Tags : stack, geeksforgeeks, cpp, easy

Given an infix expression in the form of string str. Convert this infix expression to postfix expression.

Note: The order of precedence is: ^ greater than * equals to / greater than + equals to -

Your Task: This is a function problem. You only need to complete the function infixToPostfix() that takes a string(Infix Expression) as a parameter and returns a string(postfix expression). The printing is done automatically by the driver code.

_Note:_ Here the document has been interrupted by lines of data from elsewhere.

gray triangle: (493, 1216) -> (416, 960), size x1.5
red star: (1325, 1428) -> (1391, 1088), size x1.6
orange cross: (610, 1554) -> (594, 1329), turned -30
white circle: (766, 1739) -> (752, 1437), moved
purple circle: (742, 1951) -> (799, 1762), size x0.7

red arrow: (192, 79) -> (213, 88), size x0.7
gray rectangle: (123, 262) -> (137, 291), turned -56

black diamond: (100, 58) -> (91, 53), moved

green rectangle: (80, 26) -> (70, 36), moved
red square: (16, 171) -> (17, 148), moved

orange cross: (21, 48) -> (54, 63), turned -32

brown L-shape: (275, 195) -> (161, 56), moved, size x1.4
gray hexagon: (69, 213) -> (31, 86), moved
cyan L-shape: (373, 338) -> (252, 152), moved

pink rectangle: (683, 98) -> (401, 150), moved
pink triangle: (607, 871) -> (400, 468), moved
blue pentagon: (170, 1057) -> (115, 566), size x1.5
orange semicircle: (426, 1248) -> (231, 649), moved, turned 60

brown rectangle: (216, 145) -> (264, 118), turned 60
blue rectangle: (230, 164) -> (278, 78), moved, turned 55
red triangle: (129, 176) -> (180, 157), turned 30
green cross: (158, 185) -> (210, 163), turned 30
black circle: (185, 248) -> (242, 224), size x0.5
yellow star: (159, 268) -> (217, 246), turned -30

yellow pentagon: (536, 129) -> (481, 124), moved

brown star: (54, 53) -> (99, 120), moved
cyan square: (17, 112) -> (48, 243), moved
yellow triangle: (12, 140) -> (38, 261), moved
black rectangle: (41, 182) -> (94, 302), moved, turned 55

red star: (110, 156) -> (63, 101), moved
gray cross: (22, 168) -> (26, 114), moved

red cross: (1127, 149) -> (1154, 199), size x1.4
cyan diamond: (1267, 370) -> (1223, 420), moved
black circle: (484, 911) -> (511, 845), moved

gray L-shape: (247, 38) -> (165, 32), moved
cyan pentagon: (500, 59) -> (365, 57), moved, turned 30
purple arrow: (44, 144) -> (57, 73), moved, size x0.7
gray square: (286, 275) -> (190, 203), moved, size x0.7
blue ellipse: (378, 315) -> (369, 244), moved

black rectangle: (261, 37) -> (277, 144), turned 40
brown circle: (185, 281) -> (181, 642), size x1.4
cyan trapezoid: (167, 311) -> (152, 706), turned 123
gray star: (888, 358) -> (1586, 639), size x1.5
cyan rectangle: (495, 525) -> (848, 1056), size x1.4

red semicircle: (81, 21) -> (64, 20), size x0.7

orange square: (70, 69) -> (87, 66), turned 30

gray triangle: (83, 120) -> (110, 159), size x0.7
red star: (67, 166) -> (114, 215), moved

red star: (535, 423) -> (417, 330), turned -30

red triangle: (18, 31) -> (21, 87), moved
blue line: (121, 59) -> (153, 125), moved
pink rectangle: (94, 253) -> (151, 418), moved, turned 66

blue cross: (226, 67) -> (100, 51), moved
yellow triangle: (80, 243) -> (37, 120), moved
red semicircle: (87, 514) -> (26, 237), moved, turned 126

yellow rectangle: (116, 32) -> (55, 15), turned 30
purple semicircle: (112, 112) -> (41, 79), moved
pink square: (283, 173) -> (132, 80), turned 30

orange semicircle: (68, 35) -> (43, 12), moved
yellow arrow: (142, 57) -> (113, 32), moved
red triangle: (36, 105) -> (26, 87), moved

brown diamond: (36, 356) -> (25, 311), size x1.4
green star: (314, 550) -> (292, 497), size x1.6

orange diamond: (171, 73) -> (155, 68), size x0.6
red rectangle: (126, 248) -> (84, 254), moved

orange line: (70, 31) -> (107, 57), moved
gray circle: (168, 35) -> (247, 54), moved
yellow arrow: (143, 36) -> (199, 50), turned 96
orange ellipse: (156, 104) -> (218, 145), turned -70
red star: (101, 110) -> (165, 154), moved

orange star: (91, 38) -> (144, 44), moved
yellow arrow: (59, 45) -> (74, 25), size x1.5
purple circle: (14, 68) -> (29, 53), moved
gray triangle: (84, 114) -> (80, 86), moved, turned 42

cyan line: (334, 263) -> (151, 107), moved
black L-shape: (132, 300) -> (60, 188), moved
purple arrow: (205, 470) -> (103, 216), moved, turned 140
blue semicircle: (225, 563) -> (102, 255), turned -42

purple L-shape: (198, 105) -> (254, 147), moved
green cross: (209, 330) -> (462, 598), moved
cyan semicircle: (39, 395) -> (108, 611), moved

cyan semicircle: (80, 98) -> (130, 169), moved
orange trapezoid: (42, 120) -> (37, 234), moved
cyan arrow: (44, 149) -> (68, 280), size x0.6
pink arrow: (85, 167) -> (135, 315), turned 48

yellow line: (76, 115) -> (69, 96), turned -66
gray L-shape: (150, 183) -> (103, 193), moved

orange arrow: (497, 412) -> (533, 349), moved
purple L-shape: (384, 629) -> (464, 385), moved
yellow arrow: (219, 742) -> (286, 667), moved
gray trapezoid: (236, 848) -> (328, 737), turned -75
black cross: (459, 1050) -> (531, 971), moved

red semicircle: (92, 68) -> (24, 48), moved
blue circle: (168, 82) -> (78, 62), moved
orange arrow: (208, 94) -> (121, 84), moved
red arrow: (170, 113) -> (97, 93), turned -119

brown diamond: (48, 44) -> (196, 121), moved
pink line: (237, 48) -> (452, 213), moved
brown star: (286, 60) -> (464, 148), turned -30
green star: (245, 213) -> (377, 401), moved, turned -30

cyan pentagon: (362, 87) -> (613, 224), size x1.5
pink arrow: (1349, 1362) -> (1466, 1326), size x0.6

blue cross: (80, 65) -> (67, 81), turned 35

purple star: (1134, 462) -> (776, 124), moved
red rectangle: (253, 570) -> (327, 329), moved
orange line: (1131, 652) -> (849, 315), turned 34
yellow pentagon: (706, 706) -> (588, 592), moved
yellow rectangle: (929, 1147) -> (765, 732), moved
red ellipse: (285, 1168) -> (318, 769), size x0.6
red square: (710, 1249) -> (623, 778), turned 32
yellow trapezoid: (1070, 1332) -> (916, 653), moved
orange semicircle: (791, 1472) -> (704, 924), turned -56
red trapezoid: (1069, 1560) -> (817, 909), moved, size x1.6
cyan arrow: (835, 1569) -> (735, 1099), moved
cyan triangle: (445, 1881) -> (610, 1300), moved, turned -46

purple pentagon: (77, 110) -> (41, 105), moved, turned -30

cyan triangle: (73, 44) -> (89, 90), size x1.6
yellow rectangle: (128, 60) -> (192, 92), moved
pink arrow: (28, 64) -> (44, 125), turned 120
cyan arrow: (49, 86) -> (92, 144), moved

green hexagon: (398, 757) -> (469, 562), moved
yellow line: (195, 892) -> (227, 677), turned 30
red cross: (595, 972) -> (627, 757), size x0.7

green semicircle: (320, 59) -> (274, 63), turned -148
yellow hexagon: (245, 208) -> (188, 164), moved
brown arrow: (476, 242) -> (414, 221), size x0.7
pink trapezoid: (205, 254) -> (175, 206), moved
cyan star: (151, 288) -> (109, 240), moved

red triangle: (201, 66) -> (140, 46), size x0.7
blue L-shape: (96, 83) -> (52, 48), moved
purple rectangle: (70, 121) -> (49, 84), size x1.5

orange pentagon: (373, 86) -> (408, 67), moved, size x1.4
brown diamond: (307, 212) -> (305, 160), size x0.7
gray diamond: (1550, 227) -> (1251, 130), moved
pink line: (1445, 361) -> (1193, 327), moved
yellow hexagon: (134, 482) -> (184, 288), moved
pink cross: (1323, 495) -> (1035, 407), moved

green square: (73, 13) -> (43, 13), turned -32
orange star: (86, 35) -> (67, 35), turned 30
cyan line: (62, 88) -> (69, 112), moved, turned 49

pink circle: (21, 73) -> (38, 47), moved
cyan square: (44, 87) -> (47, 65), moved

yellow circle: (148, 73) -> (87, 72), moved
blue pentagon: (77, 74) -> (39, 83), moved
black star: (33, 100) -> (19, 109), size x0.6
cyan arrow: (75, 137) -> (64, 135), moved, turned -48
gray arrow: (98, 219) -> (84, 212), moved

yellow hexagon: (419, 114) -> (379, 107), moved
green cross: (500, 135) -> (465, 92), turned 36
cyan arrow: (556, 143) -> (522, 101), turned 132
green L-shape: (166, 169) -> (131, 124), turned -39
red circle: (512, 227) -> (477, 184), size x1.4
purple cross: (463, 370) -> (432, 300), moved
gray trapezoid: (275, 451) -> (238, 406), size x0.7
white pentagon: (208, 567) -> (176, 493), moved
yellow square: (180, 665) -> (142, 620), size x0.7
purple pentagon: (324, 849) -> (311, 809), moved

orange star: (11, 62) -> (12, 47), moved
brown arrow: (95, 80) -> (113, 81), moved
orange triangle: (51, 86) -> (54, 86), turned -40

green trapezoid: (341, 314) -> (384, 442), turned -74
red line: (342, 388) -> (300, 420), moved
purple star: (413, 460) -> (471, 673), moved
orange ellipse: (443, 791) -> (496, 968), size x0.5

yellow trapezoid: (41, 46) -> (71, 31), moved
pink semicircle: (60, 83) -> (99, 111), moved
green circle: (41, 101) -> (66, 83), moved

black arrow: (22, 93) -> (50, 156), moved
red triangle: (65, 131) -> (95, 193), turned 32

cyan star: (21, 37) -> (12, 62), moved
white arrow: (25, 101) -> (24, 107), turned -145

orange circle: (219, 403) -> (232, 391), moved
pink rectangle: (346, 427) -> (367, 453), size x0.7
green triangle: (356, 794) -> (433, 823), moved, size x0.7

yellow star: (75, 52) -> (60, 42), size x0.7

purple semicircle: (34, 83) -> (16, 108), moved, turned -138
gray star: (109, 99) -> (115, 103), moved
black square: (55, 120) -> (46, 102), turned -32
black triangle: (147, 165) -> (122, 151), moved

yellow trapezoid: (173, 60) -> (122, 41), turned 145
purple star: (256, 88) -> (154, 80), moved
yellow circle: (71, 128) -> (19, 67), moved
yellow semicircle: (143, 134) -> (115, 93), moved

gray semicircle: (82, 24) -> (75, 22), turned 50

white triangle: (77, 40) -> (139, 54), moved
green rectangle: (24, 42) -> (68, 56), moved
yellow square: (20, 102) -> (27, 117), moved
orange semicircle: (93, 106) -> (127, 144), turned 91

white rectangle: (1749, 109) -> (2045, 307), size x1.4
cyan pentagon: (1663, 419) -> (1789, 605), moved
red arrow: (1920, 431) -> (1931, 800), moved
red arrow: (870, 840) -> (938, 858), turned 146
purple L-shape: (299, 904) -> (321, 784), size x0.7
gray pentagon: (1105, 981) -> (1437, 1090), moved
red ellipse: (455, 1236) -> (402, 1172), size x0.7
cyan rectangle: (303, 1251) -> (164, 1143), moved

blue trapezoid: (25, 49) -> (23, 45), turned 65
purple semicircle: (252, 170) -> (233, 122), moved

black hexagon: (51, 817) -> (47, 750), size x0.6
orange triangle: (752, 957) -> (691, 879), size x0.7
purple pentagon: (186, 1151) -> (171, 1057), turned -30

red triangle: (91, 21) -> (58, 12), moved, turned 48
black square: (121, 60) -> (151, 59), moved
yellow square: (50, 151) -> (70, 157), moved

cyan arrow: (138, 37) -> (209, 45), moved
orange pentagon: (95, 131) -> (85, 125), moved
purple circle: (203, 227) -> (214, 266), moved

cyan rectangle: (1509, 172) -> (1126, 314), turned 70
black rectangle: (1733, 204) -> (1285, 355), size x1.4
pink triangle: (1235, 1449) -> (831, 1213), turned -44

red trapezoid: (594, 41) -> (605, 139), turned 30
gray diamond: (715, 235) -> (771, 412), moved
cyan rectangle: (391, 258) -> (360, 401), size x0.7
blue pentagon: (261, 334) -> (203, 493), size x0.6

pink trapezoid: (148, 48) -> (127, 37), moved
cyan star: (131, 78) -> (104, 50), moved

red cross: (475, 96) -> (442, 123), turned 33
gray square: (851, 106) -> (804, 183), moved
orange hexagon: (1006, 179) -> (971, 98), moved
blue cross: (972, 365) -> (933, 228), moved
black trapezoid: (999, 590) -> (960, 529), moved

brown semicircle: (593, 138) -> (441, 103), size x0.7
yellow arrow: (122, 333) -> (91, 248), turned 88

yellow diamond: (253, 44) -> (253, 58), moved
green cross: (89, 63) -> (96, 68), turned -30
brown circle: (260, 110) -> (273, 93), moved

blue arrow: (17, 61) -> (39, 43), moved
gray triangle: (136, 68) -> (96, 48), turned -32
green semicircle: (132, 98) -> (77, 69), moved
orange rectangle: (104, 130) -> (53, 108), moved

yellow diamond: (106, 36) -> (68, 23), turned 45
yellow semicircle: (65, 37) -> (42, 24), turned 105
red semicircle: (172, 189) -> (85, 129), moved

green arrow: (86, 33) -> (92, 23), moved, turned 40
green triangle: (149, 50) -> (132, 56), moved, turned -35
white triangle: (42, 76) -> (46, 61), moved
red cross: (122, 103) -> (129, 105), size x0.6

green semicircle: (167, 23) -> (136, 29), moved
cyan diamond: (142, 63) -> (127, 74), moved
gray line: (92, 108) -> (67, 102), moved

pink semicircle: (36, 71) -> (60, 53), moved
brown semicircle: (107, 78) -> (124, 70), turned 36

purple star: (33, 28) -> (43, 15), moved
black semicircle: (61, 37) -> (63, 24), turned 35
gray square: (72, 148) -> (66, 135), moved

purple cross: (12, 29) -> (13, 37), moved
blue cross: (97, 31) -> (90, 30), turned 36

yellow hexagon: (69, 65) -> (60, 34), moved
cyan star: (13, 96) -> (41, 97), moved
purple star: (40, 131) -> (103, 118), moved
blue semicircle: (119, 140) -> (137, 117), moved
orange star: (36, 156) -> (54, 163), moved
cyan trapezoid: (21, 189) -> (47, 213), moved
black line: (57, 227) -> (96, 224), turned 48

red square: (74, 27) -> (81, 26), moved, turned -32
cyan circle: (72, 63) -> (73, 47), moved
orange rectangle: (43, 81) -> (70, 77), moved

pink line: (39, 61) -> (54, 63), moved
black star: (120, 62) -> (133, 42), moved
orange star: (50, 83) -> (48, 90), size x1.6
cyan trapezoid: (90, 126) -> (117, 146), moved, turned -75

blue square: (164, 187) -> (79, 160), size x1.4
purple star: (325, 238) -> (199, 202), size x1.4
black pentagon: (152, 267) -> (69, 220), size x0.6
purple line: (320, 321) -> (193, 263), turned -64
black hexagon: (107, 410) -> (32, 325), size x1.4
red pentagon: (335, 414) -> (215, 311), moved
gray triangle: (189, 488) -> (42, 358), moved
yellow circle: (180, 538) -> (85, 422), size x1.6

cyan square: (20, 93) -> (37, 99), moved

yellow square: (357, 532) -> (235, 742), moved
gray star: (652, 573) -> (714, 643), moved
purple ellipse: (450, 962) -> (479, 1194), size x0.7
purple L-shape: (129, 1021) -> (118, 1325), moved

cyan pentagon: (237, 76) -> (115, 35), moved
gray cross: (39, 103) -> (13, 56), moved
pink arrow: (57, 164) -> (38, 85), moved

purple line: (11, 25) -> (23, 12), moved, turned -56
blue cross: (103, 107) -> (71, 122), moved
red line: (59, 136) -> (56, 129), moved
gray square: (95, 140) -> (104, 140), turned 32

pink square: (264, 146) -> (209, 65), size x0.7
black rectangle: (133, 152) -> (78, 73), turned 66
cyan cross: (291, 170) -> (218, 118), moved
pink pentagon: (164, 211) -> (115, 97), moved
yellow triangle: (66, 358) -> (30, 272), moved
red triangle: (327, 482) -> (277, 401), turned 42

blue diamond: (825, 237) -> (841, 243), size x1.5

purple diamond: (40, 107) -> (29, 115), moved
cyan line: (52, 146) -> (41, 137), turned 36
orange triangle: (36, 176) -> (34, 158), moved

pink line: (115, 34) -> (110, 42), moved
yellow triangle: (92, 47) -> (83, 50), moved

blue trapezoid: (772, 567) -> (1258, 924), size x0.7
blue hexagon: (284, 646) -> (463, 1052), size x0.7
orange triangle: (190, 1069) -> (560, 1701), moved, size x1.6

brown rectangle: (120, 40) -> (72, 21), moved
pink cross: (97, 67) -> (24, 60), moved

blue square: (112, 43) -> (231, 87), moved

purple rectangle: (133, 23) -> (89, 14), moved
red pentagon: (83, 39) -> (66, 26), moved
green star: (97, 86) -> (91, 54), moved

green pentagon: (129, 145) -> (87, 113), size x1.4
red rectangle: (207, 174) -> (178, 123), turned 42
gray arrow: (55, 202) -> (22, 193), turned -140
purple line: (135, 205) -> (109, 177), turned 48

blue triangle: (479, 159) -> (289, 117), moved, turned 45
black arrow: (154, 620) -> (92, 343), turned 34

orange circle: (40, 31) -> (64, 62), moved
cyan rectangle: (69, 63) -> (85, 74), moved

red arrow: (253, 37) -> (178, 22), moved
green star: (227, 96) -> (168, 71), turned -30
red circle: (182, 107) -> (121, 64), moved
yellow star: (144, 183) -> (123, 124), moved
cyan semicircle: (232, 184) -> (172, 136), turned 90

Expected Time Complexity: O(N) Expected Auxiliary Space: O(N)

Examples #

Example 1:

Input: str = "a+b*(c^d-e)^(f+g*h)-i"
Output: abcd^e-fgh*+^*+i-
Explanation:
After converting the infix expression 
into postfix expression, the resultant 
expression will be abcd^e-fgh*+^*+i-

Example 2:

Input: str = "A*(B+C)/D"
Output: ABC+*D/
Explanation:
After converting the infix expression 
into postfix expression, the resultant 
expression will be ABC+*D/

Constraints #

Solutions #

class Solution
{
    public:
   int prec(char c){
        if(c=='^') return 3;
        else if(c=='*' || c=='/') return 2;
        else if(c=='+' || c=='-') return 1;
        return -1;
    }
    // Function to convert an infix expression to a postfix expression.
    string infixToPostfix(string str) {
        // Your code here
        string res = "";
        stack<char> s;
        for(char c: str){
            if(c=='(') s.push(c);
            else if(c==')'){
                while(s.top()!='('){
                    res += s.top();
                    s.pop();
                }
                s.pop();
            }else if(isalpha(c) or isdigit(c)){
                res+=c;
            }else {
                while(!s.empty() && prec(c) <= prec(s.top()) ){
                    if(c=='^' && s.top()=='^') break;
                    res += s.top();
                    s.pop();
                }
                s.push(c);
            }
        }
        
        while(!s.empty()) { res+=s.top(); s.pop(); }
        
        return res;
    }
};